La centrale du Blayais est située dans la partie médiane de la rive droite de la Gironde, et ses 4 unités de la filière eau sous pression (REP) peuvent fournir environ 900 mégawatts chacune. Depuis le début des études, la responsabilité du suivi de l’environnement aquatique est partagée entre l’Ifremer, pour l'écologie, et le Cemagref, pour l’halieutique. L'Ifremer assure l’animation scientifique avec ses partenaires intervenant sur ce site, UMR CNRS 5805 EPOC - Université de Bordeaux 1 (Bordeaux et Arcachon), CNRS, Institut Pasteur de Lille - santé environnement durables (IPL Atlantique), pour mettre en application le programme de surveillance prévu par l’arrêté interministériel du 18 septembre 2003 (JORF du 26 septembre 2003). Ifremer assiste EDF dans ses démarches environnementales de développement durable.
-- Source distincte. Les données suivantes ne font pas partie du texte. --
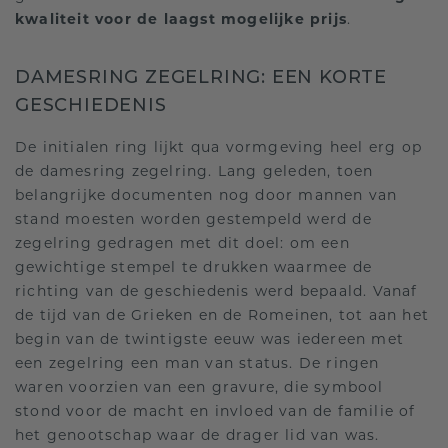
kwaliteit voor de laagst mogelijke prijs
.
DAMESRING ZEGELRING: EEN KORTE
GESCHIEDENIS
De initialen ring lijkt qua vormgeving heel erg op
de damesring zegelring. Lang geleden, toen
belangrijke documenten nog door mannen van
stand moesten worden gestempeld werd de
zegelring gedragen met dit doel: om een
gewichtige stempel te drukken waarmee de
richting van de geschiedenis werd bepaald. Vanaf
de tijd van de Grieken en de Romeinen, tot aan het
begin van de twintigste eeuw was iedereen met
een zegelring een man van status. De ringen
waren voorzien van een gravure, die symbool
stond voor de macht en invloed van de familie of
het genootschap waar de drager lid van was.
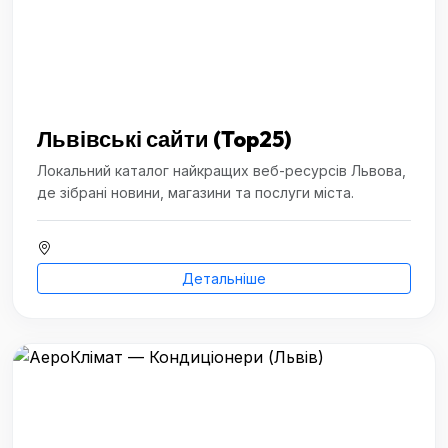
Львівські сайти (Top25)
Локальний каталог найкращих веб-ресурсів Львова,
де зібрані новини, магазини та послуги міста.
Детальніше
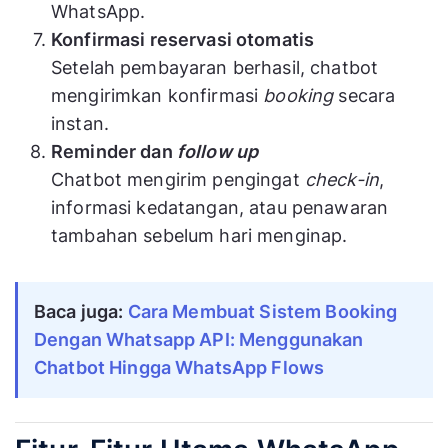
WhatsApp.
Konfirmasi reservasi otomatis
Setelah pembayaran berhasil, chatbot
mengirimkan konfirmasi
booking
secara
instan.
Reminder dan
follow up
Chatbot mengirim pengingat
check-in
,
informasi kedatangan, atau penawaran
tambahan sebelum hari menginap.
Baca juga:
Cara Membuat Sistem Booking
Dengan Whatsapp API: Menggunakan
Chatbot Hingga WhatsApp Flows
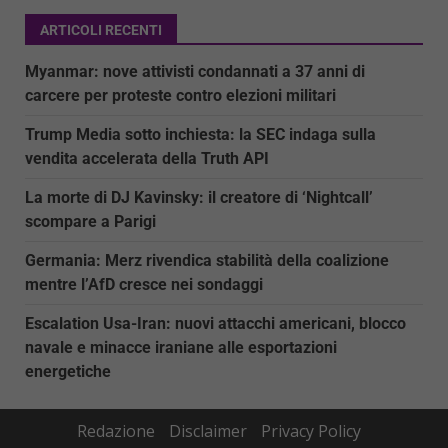
ARTICOLI RECENTI
Myanmar: nove attivisti condannati a 37 anni di
carcere per proteste contro elezioni militari
Trump Media sotto inchiesta: la SEC indaga sulla
vendita accelerata della Truth API
La morte di DJ Kavinsky: il creatore di ‘Nightcall’
scompare a Parigi
Germania: Merz rivendica stabilità della coalizione
mentre l’AfD cresce nei sondaggi
Escalation Usa-Iran: nuovi attacchi americani, blocco
navale e minacce iraniane alle esportazioni
energetiche
Redazione
Disclaimer
Privacy Policy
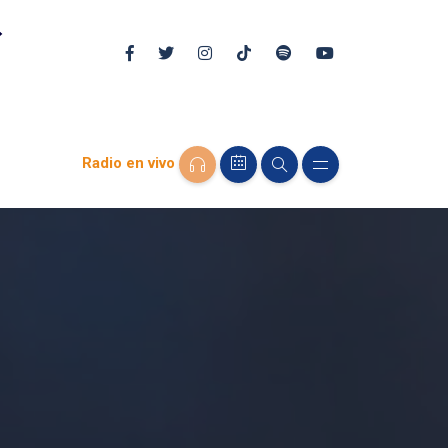
Radio en vivo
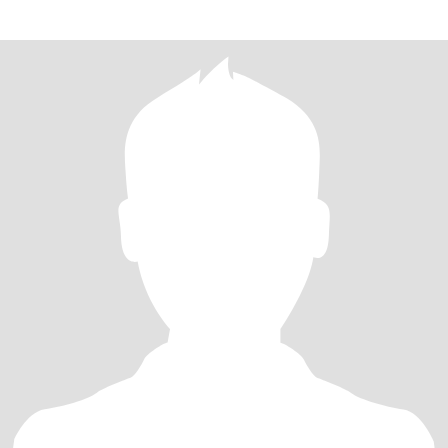
味蕾惊喜，此外，阅读也是我的一大爱好，通过书籍不断探索心灵
的深度与宽度。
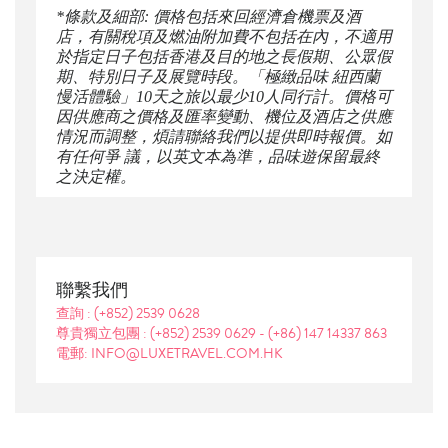
*條款及細部: 價格包括來回經濟倉機票及酒
店，有關稅項及燃油附加費不包括在內，不適用
於指定日子包括香港及目的地之長假期、公眾假
期、特別日子及展覽時段。「極緻品味 紐西蘭
慢活體驗」10天之旅以最少10人同行計。價格可
因供應商之價格及匯率變動、機位及酒店之供應
情況而調整，煩請聯絡我們以提供即時報價。如
有任何爭 議，以英文本為準，品味遊保留最終
之決定權。
聯繫我們
查詢 :
(+852) 2539 0628
尊貴獨立包團 :
(+852) 2539 0629
-
(+86) 147 14337 863
電郵: INFO@LUXETRAVEL.COM.HK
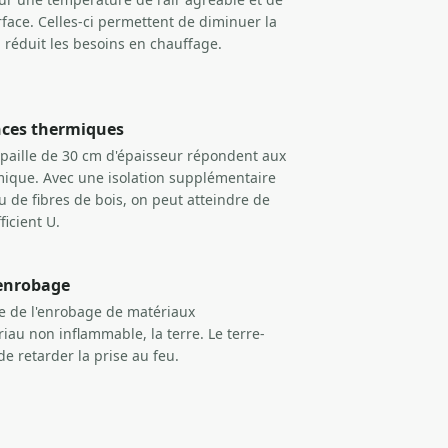
face. Celles-ci permettent de diminuer la
i réduit les besoins en chauffage.
nces thermiques
-paille de 30 cm d'épaisseur répondent aux
mique. Avec une isolation supplémentaire
de fibres de bois, on peut atteindre de
ficient U.
 enrobage
te de l'enrobage de matériaux
au non inflammable, la terre. Le terre-
de retarder la prise au feu.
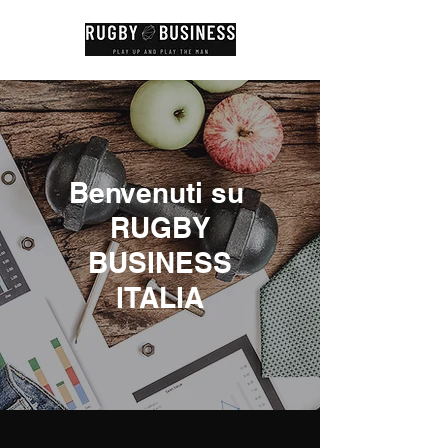
Benvenuti su
RUGBY
BUSINESS
ITALIA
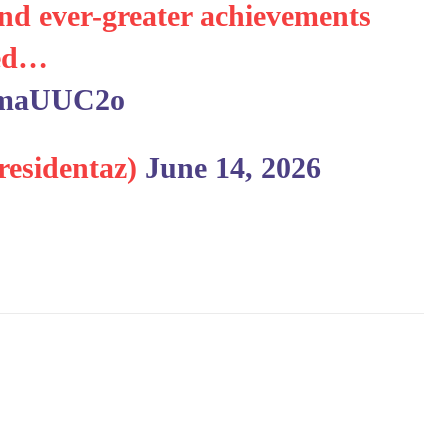
nd ever-greater achievements
hed…
I5maUUC2o
residentaz)
June 14, 2026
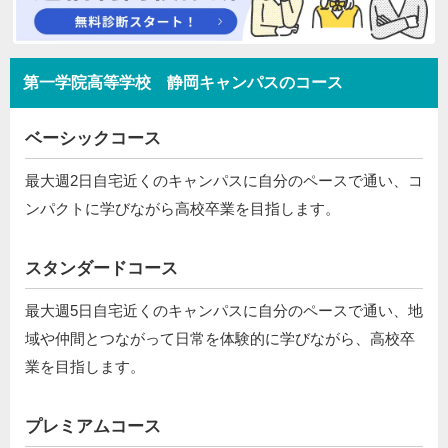
第一学院高等学校 静岡キャンパスのコース
ベーシックコース
最大週2日自宅近くのキャンパスに自分のペースで通い、コ
ンパクトに学びながら高校卒業を目指します。
スタンダードコース
最大週5日自宅近くのキャンパスに自分のペースで通い、地
域や仲間とつながって日常を体験的に学びながら、高校卒
業を目指します。
プレミアムコース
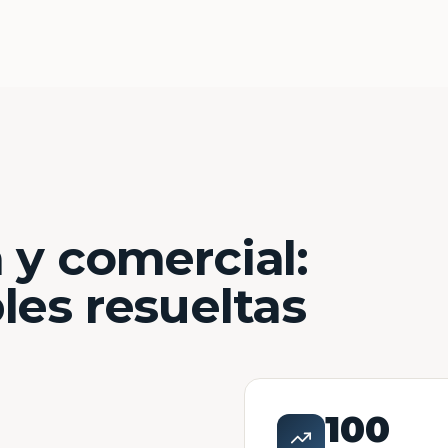
 y comercial:
les resueltas
100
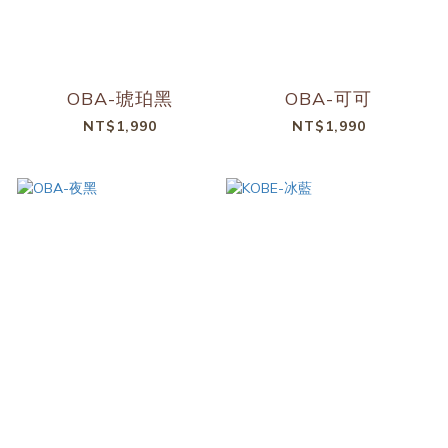
OBA-琥珀黑
OBA-可可
NT$1,990
NT$1,990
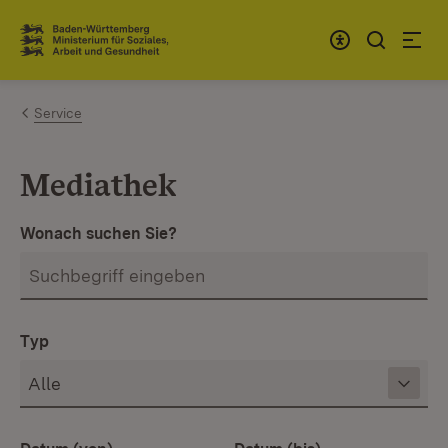
Zum Inhalt springen
Link zur Startseite
Service
Mediathek
Wonach suchen Sie?
Typ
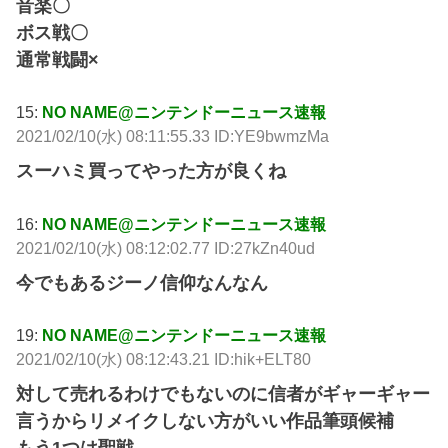
音楽〇
ボス戦〇
通常戦闘×
15:
NO NAME@ニンテンドーニュース速報
2021/02/10(水) 08:11:55.33 ID:YE9bwmzMa
スーハミ買ってやった方が良くね
16:
NO NAME@ニンテンドーニュース速報
2021/02/10(水) 08:12:02.77 ID:27kZn40ud
今でもあるジーノ信仰なんなん
19:
NO NAME@ニンテンドーニュース速報
2021/02/10(水) 08:12:43.21 ID:hik+ELT80
対して売れるわけでもないのに信者がギャーギャー
言うからリメイクしない方がいい作品筆頭候補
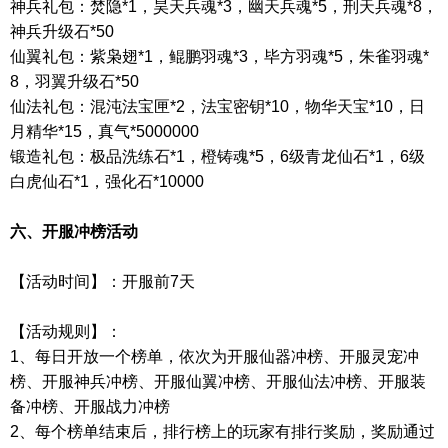
神兵礼包：焚隐
*1
，昊天兵魂
*3
，幽天兵魂
*5
，刑天兵魂
*8
，
神兵升级石
*50
仙翼礼包：紫枭翅
*1
，鲲鹏羽魂
*3
，毕方羽魂
*5
，朱雀羽魂
*
8
，羽翼升级石
*50
仙法礼包：混沌法宝匣
*2
，法宝密钥
*10
，物华天宝
*10
，日
月精华
*15
，真气
*5000000
锻造礼包：极品洗练石
*1
，橙铸魂
*5
，
6
级青龙仙石
*1
，
6
级
白虎仙石
*1
，强化石
*10000
六、开服冲榜活动
【活动时间】：开服前
7
天
【活动规则】：
1
、每日开放一个榜单，依次为开服仙器冲榜、开服灵宠冲
榜、开服神兵冲榜、开服仙翼冲榜、开服仙法冲榜、开服装
备冲榜、开服战力冲榜
2
、每个榜单结束后，排行榜上的玩家有排行奖励，奖励通过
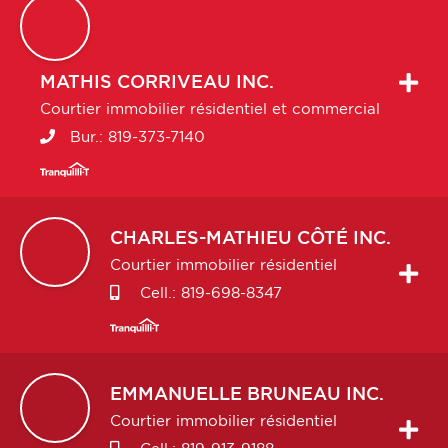
MATHIS
CORRIVEAU INC.
Courtier immobilier résidentiel et commercial
Bur.:
819-373-7140
CHARLES-MATHIEU
CÔTÉ INC.
Courtier immobilier résidentiel
Cell.:
819-698-8347
EMMANUELLE
BRUNEAU INC.
Courtier immobilier résidentiel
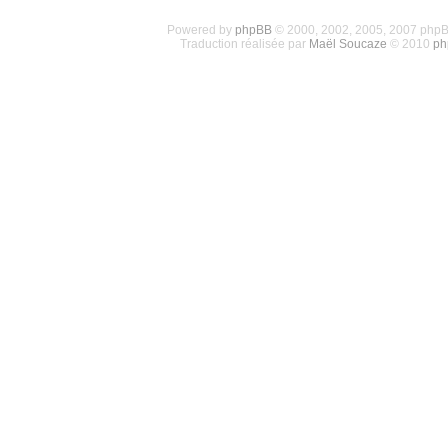
Powered by
phpBB
© 2000, 2002, 2005, 2007 php
Traduction réalisée par
Maël Soucaze
© 2010
ph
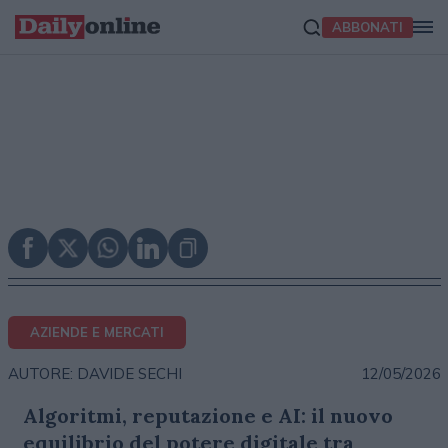
ABBONATI
AZIENDE E MERCATI
12/05/2026
AUTORE: DAVIDE SECHI
Algoritmi, reputazione e AI: il nuovo
equilibrio del potere digitale tra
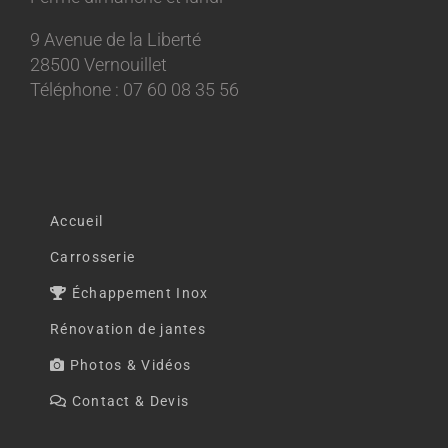
9 Avenue de la Liberté
28500 Vernouillet
Téléphone : 07 60 08 35 56
Accueil
Carrosserie
Échappement Inox
Rénovation de jantes
Photos & Vidéos
Contact & Devis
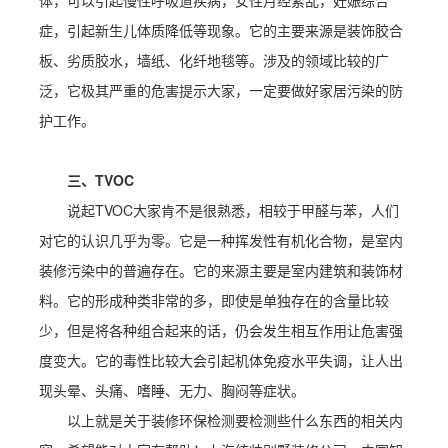
体，可以引起慢性呼吸道疾病，女性月经紊乱，妊娠综合
症，引起新生儿体质降低等现象。它的主要来源是装饰胶合
板、劣质胶水，墙纸、化纤地毯等。涉及的领域比较的广
泛，它极其严重的危害提示大家，一定要做好家居污染的防
护工作。
三、TVOC
说起TVOC大家肯不是很熟悉，相较于甲醛与苯，人们
对它的认识几乎为零。它是一种挥发性有机化合物，是室内
装修污染中的普遍存在。它的来源主要是室内建筑和装饰材
料。它的形成种类非常的多，即使是单独存在的含量比较
少，但是将各种组合起来的话，仍会发生相互作用让危害强
度变大。它的毒性比较大会引起机体免疫水平失调，让人出
现头晕、头痛、嗜睡、无力、胸闷等症状。
以上就是关于装修环保检测要检测些什么东西的相关内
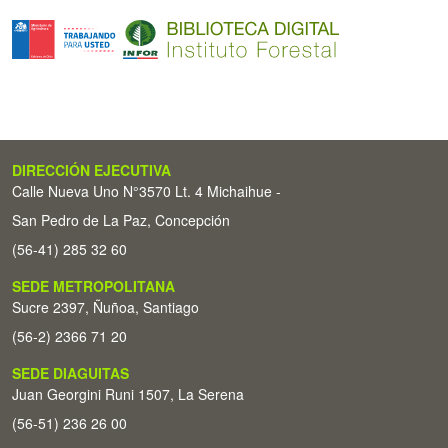
DIRECCIÓN EJECUTIVA
Calle Nueva Uno N°3570 Lt. 4 Michaihue -
San Pedro de La Paz, Concepción
(56-41) 285 32 60
SEDE METROPOLITANA
Sucre 2397, Ñuñoa, Santiago
(56-2) 2366 71 20
SEDE DIAGUITAS
Juan Georgini Runi 1507, La Serena
(56-51) 236 26 00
Dans le cadre de la surveillance écologique du site du CNPE du Blayais, l’année 2010 est une année sèche, avec un débit moyen déficitaire (-61 m3.s-1) pour la Gironde par rapport à celui de la période 1982-2009 (839 m3.s-1). L’hydroclimat estuarien est à l’image de l’hiver rigoureux et de l’été chaud 2010 : la moyenne des températures de l'eau, marqué par un mois de janvier le plus froid depuis 1992, se situe dans la partie haute de la moyenne quinquennale pendant la période estivale 2010 (juillet - août). Les mini-crues de fin janvier à juin ont probablement été trop modérées pour éjecter totalement le bouchon vaseux, mais ont réduit la charge détritique solide en suspension permettant ainsi d'obtenir des eaux "claires" (à l'échelle spatiale de la Gironde) et une excellente oxygénation de ces eaux. A la faveur de l’étiage estival, et de la pénétration des eaux halines dans l’estuaire, le bouchon vaseux s’est reconstitué très en amont permettant ainsi aux rejets d’eaux échauffées de se diluer dans les eaux halines de l'aval. Les cycles saisonniers des espèces planctoniques restent stables avec confirmation de la bonne adaptation du crustacé planctonique Acartia tonsa (espèce polyhaline thermophile présente depuis une dizaine d’année en Gironde) à ce milieu estuarien. Les conditions hydroclimatiques de la Gironde en 2010 sont globalement favorables aux espèces adaptées aux influences océaniques.